In today’s world migrating or integrating the data from one system to another plays a vital role for any businesses.
While loading the data from SAP source to CSV file we have many tables which contain the data in various languages which means It includes information not only in western languages but also in other languages for example chinese, japanese etc.
While loading these kind of tables into CSV file, we will get improper data for other languages except English,The reason behind this is that when we load the data into CSV file format and open it using excel it uses windows-1252 encoding technique which is also known as ANSI (American National Standards Institute) encoding and is mostly compatible with English and other western languages.
In table TPART, the field VTEXT contains Chinese data at the source but when we load it in .csv file the garbage data is loaded.
Fig:1) Source Data from table TPART which contains chinese data in field VTEXT.
Fig:2) target data in .csv file which contains garbage data in field VTEXT.
To overcome this kind of data issue we need to tweak some settings in flat file editor in SAP DS.
A Byte Order Mark (BOM) is a special marker that can be used at the beginning of an Unicode (UTF-8, UTF-16, or UTF-32) Encoded text file, it is used to indicate the byte order (little endian or big endian) and encoding of text to software that reads the file.

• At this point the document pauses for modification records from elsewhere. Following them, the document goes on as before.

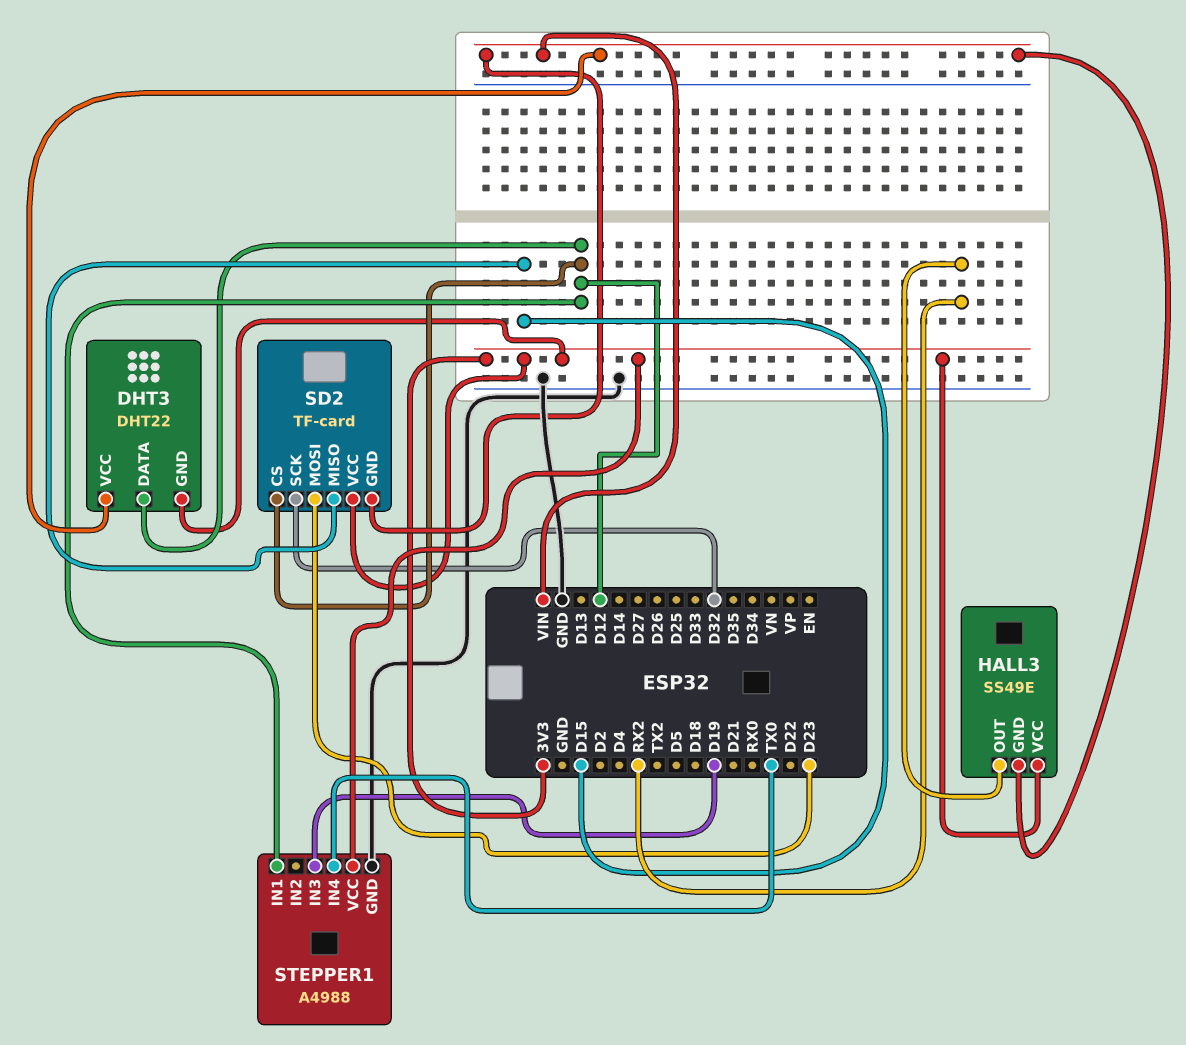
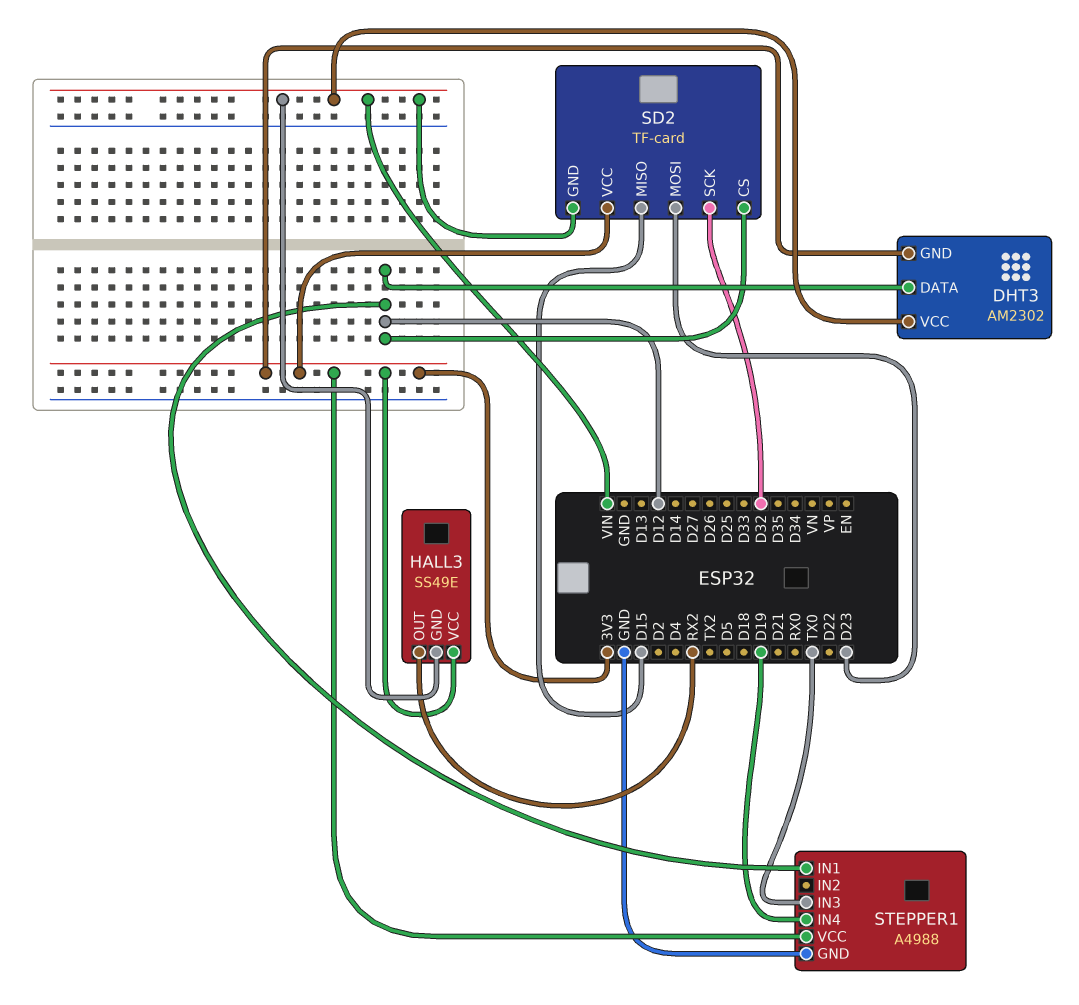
DHT3: DHT22 -> AM2302
STEPPER1 pin IN3: D19 -> TX0
STEPPER1 pin IN4: TX0 -> D19

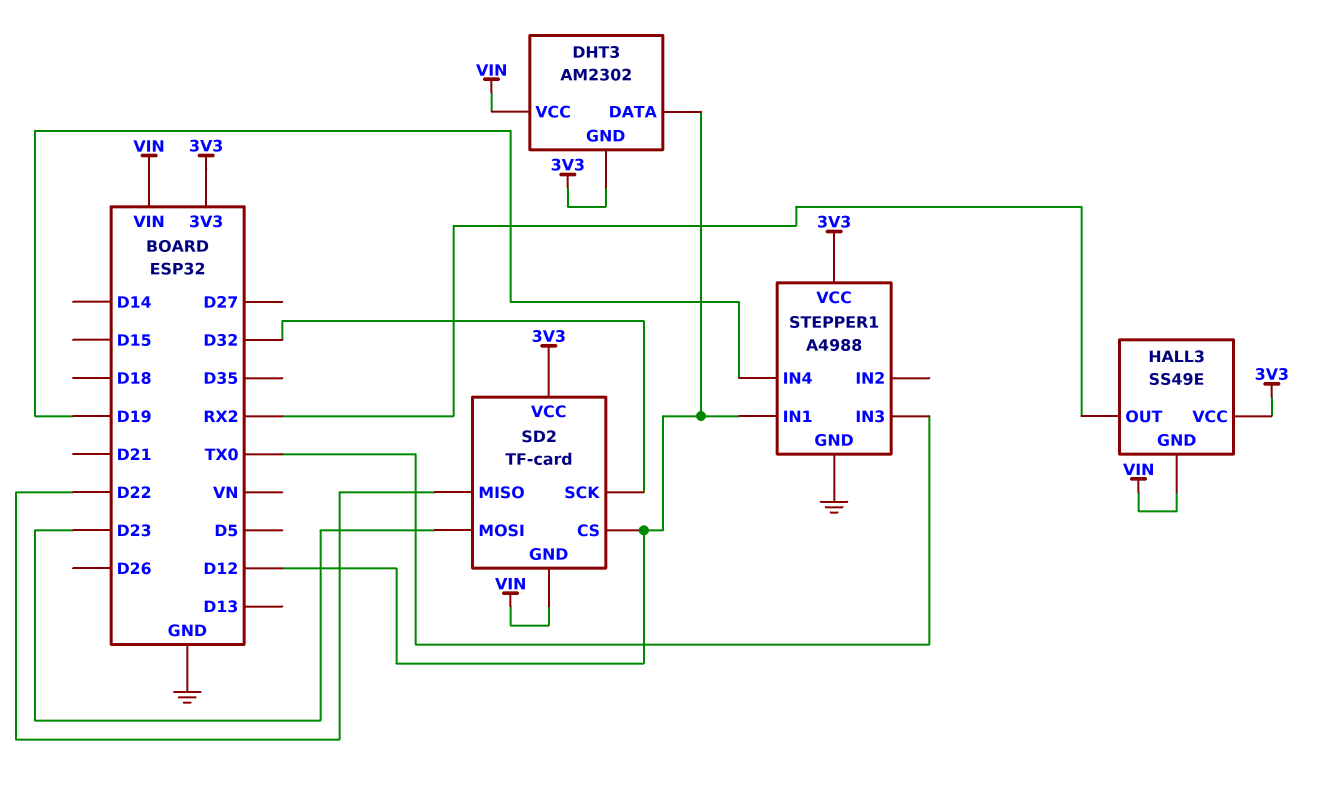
SD2 pin MISO: D15 -> D22

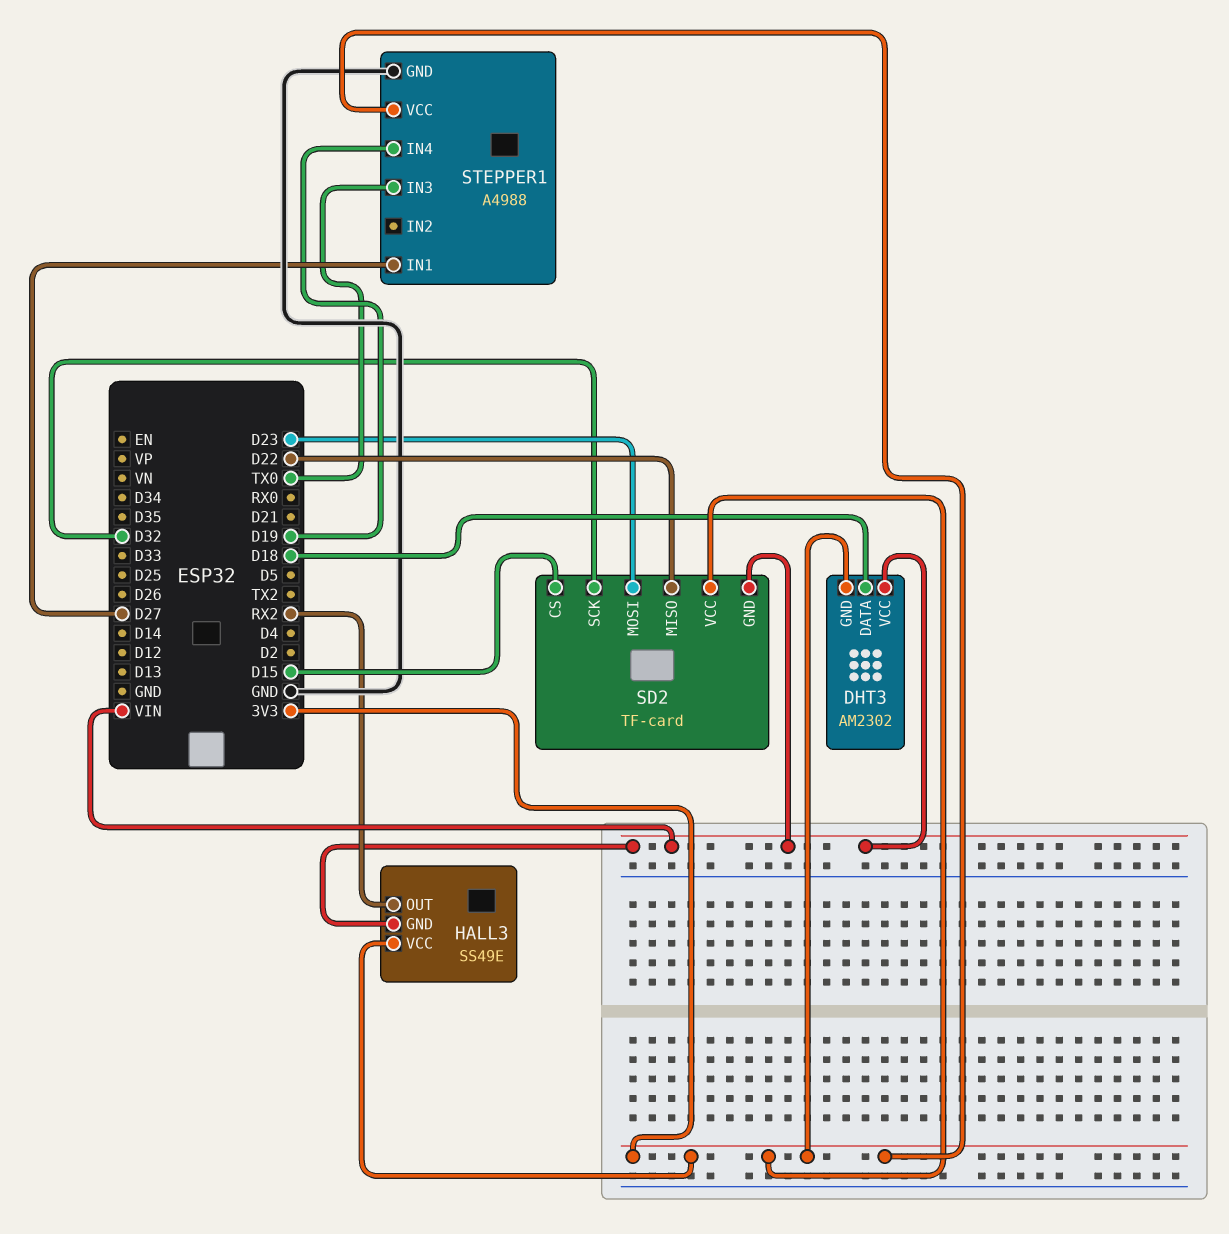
DHT3 pin DATA: D12 -> D18
SD2 pin CS: D12 -> D15
STEPPER1 pin IN1: D12 -> D27

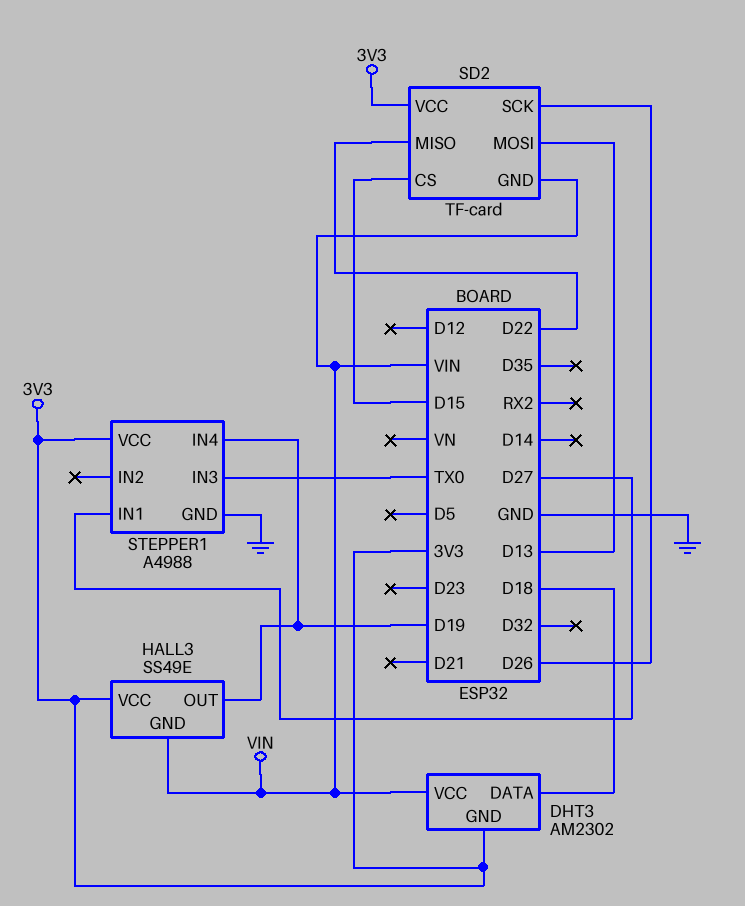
HALL3 pin OUT: RX2 -> D19
SD2 pin MOSI: D23 -> D13
SD2 pin SCK: D32 -> D26

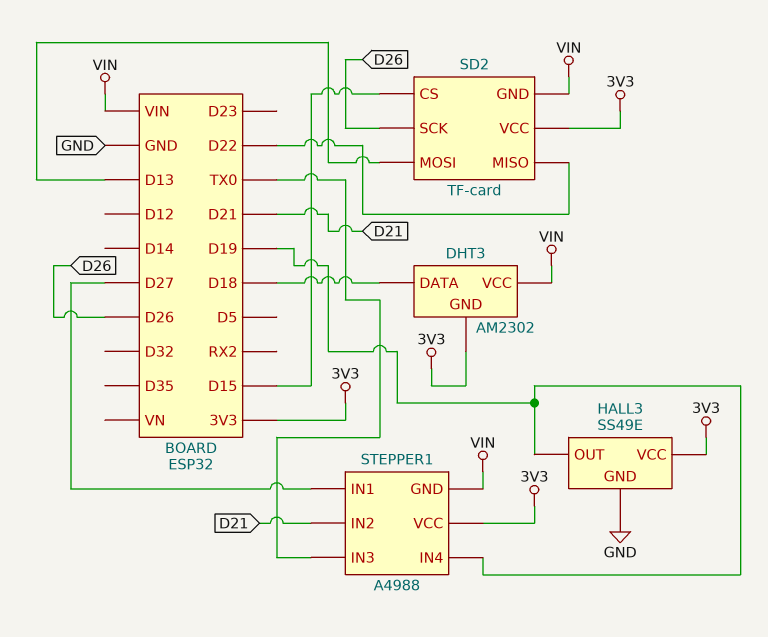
HALL3 pin GND: VIN -> GND
STEPPER1 pin GND: GND -> VIN
STEPPER1 pin IN2: none -> D21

Fig 3) Snip of file format editor where the above changes are implemented.
Below Screenshot shows the output data after doing the codepage setting:
Fig :4) Output snip of .csv file after applying the above settings in flat file editor.
find the below links for more details on UTF-8 and file format properties.
What is UTF-8 https://www.freecodecamp.org/news/what-is-utf-8-character-encoding/
Input/Output options in the File Format editor
I hope you found this blog informative.